Em 2015, o governo Modi designou 7 de agosto como o Dia Nacional do Tecelão Manual e prometeu mudar a vida dos tecelões manuais promovendo produtos nacionais. Mas nada de significativo aconteceu até agora, disseram comerciantes e tecelões que conversaram com a Al Jazeera.
“A Índia possui um artesanato de tear manual único, com o qual nenhum país pode competir”, mas, sem negócios suficientes ou renda estável, muitos artesãos foram forçados a abandonar o ofício, e agora “é difícil até mesmo encontrar um jovem tecelão”, disse Ramesh Menon, fundador da Save the Loom, uma empresa social que trabalha pela revitalização do tear manual. “A necessidade do momento é reposicionar o tear manual como um produto de luxo, e não de pobreza.”
Comerciantes de Bengala Ocidental acolhem proibiçãoA situação, no entanto, é completamente diferente em Bengala Ocidental, a cerca de 610 km (380 milhas) de Varanasi e ao longo da fronteira com Bangladesh.
A proibição do comércio de sari entre os dois países ofereceu uma nova vida aos comerciantes de saris de algodão em Bengala, que estavam perdendo participação de mercado para os saris de Dhaka.

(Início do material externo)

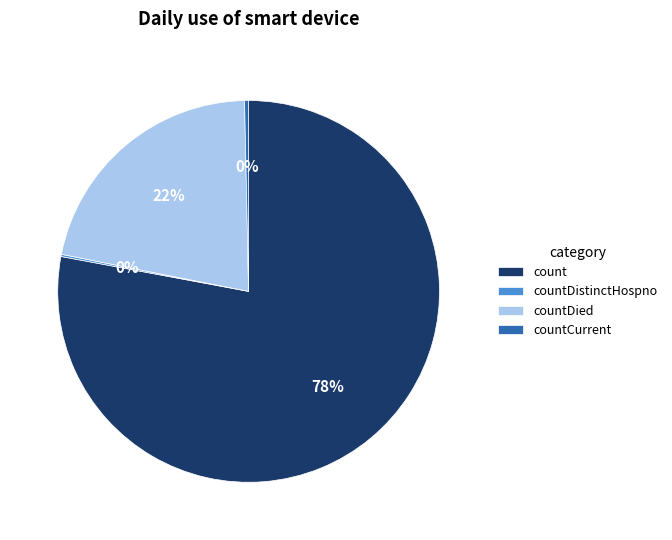

To the nearest percent, what is the difference between the largest and smallest slice percentages?

78%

Tarak Nath Das, comerciante de sari de algodão há quatro décadas em Shantipur, Bengala Ocidental, fornece saris tecidos por artesãos locais para vários showrooms em todo o país.

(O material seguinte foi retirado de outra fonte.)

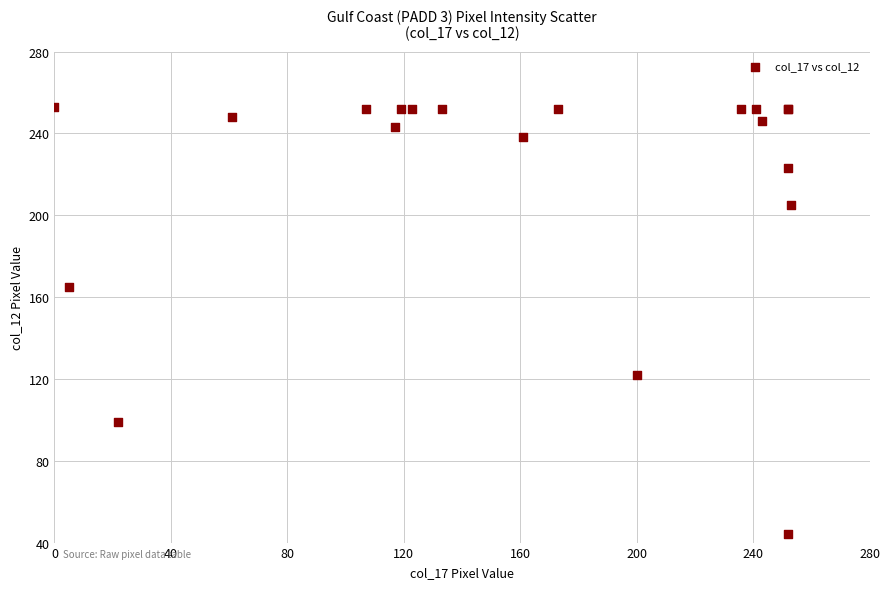

What Y value in the scatter plot is closest to 148?

165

Depois de anos de perdas, o homem de 65 anos finalmente viu os negócios prosperarem nas últimas semanas, antes do festival principal de Durga Puja, e estava todo sorrisos.
“Os saris de Bangladesh haviam devorado pelo menos 30% do nosso mercado, e a indústria local estava sangrando. Começamos lentamente a reconquistar nossos antigos mercados, à medida que os pedidos começaram a chegar. A venda de saris durante o festival recém-encerrado foi pelo menos 25% maior em comparação ao ano passado”, disse Das à Al Jazeera.
Shantipur abriga mais de 100.000 tecelões e comerciantes e é considerada o centro do comércio de sáris no leste da Índia. A cidade e seus arredores, no distrito de Nadia, são famosos por sua indústria de tecelagem manual, que produz uma excelente variedade de sáris, incluindo o popular sári de algodão de Shantipur.
As áreas próximas dos distritos de Hooghly e Murshidabad também são famosas por seus saris de algodão, que são vendidos localmente e em todo o país, além de exportados para Grécia, Turquia e outros países.
Sanjay Karmakar, 40 anos, um comerciante atacadista de saris de algodão no distrito de Nadia, também está feliz com a proibição.
“As mulheres locais preferem comprar saris de Bangladesh porque eles vêm em embalagens atraentes e o tecido usado lá é ligeiramente superior ao nosso”, disse ele.
Isso, somado ao fato de mulheres mais jovens escolherem leggings, túnicas e outras roupas modernas em vez de saris tradicionais, estava prejudicando as vendas.
Santanu Guha Thakurta, 62, criador de moda, disse à Al Jazeera que os tecelões e comerciantes indianos se beneficiariam imensamente das restrições de importação impostas a Bangladesh. Isso também impediu a venda de imitações baratas de modelos mais caros.
“As restrições chegaram na hora certa, pouco antes do início da temporada de festivais, e isso beneficiou imensamente o setor.”